[Stored data entries]
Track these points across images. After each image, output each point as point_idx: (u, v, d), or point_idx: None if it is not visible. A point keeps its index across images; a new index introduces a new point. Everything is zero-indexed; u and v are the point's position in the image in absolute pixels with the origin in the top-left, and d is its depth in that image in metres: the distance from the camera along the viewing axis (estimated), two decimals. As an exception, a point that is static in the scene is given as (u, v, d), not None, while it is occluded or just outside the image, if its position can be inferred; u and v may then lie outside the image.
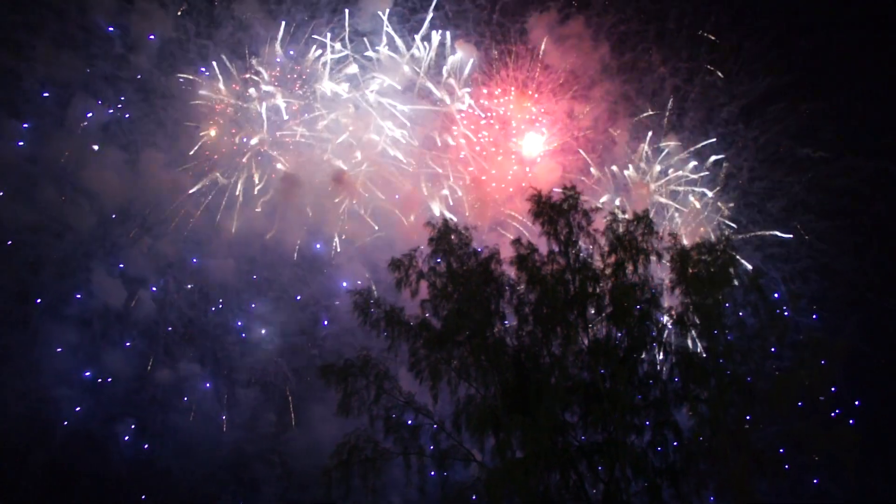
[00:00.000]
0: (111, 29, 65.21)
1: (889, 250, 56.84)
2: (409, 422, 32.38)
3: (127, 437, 63.52)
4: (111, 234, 65.55)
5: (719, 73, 64.48)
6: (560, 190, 33.60)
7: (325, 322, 68.24)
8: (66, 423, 60.78)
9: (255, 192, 67.12)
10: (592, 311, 32.16)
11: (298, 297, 68.79)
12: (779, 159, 62.64)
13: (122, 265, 65.51)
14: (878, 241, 58.09)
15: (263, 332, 67.46)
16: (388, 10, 66.97)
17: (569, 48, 67.56)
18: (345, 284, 67.07)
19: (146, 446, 63.54)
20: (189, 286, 67.22)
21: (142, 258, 66.29)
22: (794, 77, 62.26)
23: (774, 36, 63.13)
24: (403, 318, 33.08)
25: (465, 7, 68.98)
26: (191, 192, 66.29)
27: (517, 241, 33.34)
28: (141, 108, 66.47)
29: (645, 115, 66.86)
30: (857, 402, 50.87)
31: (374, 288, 34.64)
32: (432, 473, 32.32)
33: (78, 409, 61.81)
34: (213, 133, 66.98)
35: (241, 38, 67.86)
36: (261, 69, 67.18)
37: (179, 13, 66.59)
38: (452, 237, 33.53)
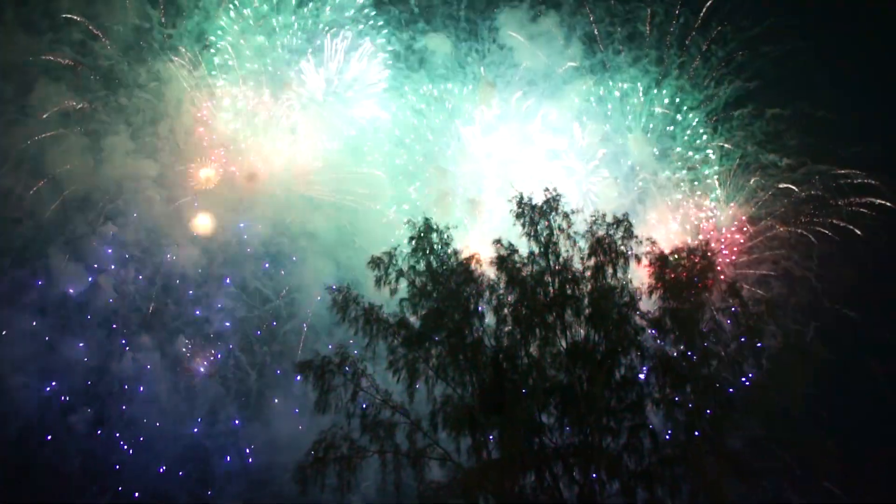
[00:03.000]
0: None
1: (851, 258, 57.71)
2: (386, 420, 32.13)
3: (83, 429, 62.68)
4: (72, 221, 64.47)
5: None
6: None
7: (288, 317, 67.70)
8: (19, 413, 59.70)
9: (220, 184, 66.66)
10: (571, 314, 32.20)
11: (262, 291, 68.22)
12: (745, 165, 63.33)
13: (82, 253, 64.54)
14: (839, 248, 59.00)
15: (227, 324, 66.51)
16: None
17: (540, 46, 67.79)
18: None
19: (102, 436, 62.54)
20: (150, 276, 66.29)
21: (103, 247, 65.32)
22: (761, 83, 63.10)
23: (741, 41, 63.88)
24: (382, 316, 32.92)
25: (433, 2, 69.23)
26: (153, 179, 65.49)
27: (498, 242, 33.33)
28: (104, 97, 65.58)
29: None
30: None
31: (348, 286, 33.97)
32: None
33: (34, 398, 60.77)
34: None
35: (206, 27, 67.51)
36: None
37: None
38: (433, 236, 33.46)
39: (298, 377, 33.50)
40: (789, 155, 61.46)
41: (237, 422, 64.24)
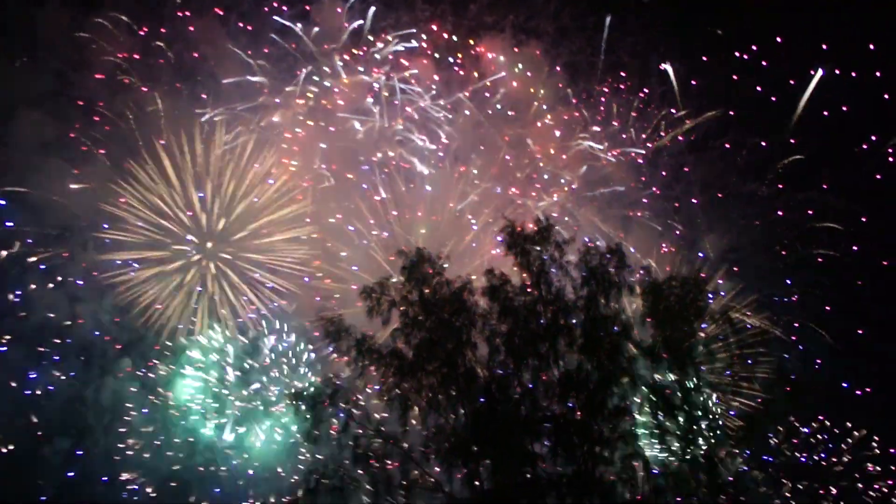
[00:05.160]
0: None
1: (830, 283, 58.44)
2: (378, 450, 31.93)
3: (59, 459, 61.96)
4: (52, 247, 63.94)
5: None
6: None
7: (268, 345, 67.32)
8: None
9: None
10: (564, 343, 32.21)
11: (240, 320, 67.89)
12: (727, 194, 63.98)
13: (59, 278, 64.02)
14: (816, 275, 59.69)
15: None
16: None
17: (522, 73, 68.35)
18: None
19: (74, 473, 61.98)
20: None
21: (81, 272, 64.76)
22: (739, 112, 63.94)
23: (721, 72, 64.68)
24: (374, 346, 32.79)
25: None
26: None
27: (490, 272, 33.34)
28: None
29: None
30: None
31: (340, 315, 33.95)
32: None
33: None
34: None
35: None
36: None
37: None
38: (426, 266, 33.42)
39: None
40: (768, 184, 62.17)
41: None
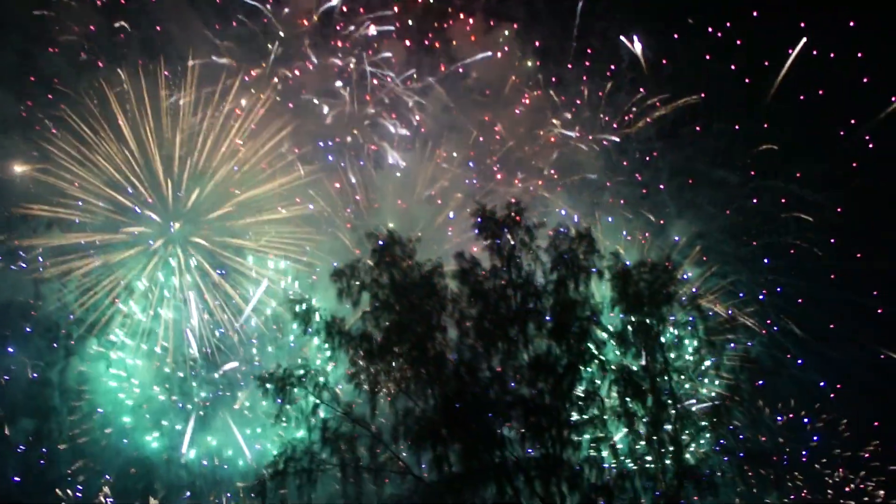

• REQUIREMENT:
From the entries above, output every line exactly and omit any image.

• ANSWER TO THE EXERCISE:
Track these points across images. After each image, output each point as point_idx: (u, v, d), or point_idx: None if it is not visible. A point keeps its index across images; a new index introduces a new point. Everything is zero-indexed; u and v are the point's position in the image in absolute pixels with the origin in the top-left, and d is its depth in that image in metres: the distance from the camera along the viewing axis (estimated), two decimals. As an exception, a point that is static in the scene is given as (u, v, d), not None, while it is occluded or just outside the image, if its position can be inferred; u and v may then lie outside the image.
[00:00.000]
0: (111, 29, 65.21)
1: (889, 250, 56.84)
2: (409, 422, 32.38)
3: (127, 437, 63.52)
4: (111, 234, 65.55)
5: (719, 73, 64.48)
6: (560, 190, 33.60)
7: (325, 322, 68.24)
8: (66, 423, 60.78)
9: (255, 192, 67.12)
10: (592, 311, 32.16)
11: (298, 297, 68.79)
12: (779, 159, 62.64)
13: (122, 265, 65.51)
14: (878, 241, 58.09)
15: (263, 332, 67.46)
16: (388, 10, 66.97)
17: (569, 48, 67.56)
18: (345, 284, 67.07)
19: (146, 446, 63.54)
20: (189, 286, 67.22)
21: (142, 258, 66.29)
22: (794, 77, 62.26)
23: (774, 36, 63.13)
24: (403, 318, 33.08)
25: (465, 7, 68.98)
26: (191, 192, 66.29)
27: (517, 241, 33.34)
28: (141, 108, 66.47)
29: (645, 115, 66.86)
30: (857, 402, 50.87)
31: (374, 288, 34.64)
32: (432, 473, 32.32)
33: (78, 409, 61.81)
34: (213, 133, 66.98)
35: (241, 38, 67.86)
36: (261, 69, 67.18)
37: (179, 13, 66.59)
38: (452, 237, 33.53)
[00:03.000]
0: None
1: (851, 258, 57.71)
2: (386, 420, 32.13)
3: (83, 429, 62.68)
4: (72, 221, 64.47)
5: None
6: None
7: (288, 317, 67.70)
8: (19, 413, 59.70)
9: (220, 184, 66.66)
10: (571, 314, 32.20)
11: (262, 291, 68.22)
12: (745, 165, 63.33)
13: (82, 253, 64.54)
14: (839, 248, 59.00)
15: (227, 324, 66.51)
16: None
17: (540, 46, 67.79)
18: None
19: (102, 436, 62.54)
20: (150, 276, 66.29)
21: (103, 247, 65.32)
22: (761, 83, 63.10)
23: (741, 41, 63.88)
24: (382, 316, 32.92)
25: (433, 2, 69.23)
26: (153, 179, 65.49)
27: (498, 242, 33.33)
28: (104, 97, 65.58)
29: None
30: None
31: (348, 286, 33.97)
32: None
33: (34, 398, 60.77)
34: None
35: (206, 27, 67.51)
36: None
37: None
38: (433, 236, 33.46)
39: (298, 377, 33.50)
40: (789, 155, 61.46)
41: (237, 422, 64.24)
[00:05.160]
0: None
1: (830, 283, 58.44)
2: (378, 450, 31.93)
3: (59, 459, 61.96)
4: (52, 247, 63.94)
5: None
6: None
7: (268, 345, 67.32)
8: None
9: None
10: (564, 343, 32.21)
11: (240, 320, 67.89)
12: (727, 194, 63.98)
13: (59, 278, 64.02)
14: (816, 275, 59.69)
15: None
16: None
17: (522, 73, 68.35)
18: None
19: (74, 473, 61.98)
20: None
21: (81, 272, 64.76)
22: (739, 112, 63.94)
23: (721, 72, 64.68)
24: (374, 346, 32.79)
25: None
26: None
27: (490, 272, 33.34)
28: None
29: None
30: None
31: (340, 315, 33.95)
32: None
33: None
34: None
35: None
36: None
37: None
38: (426, 266, 33.42)
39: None
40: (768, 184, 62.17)
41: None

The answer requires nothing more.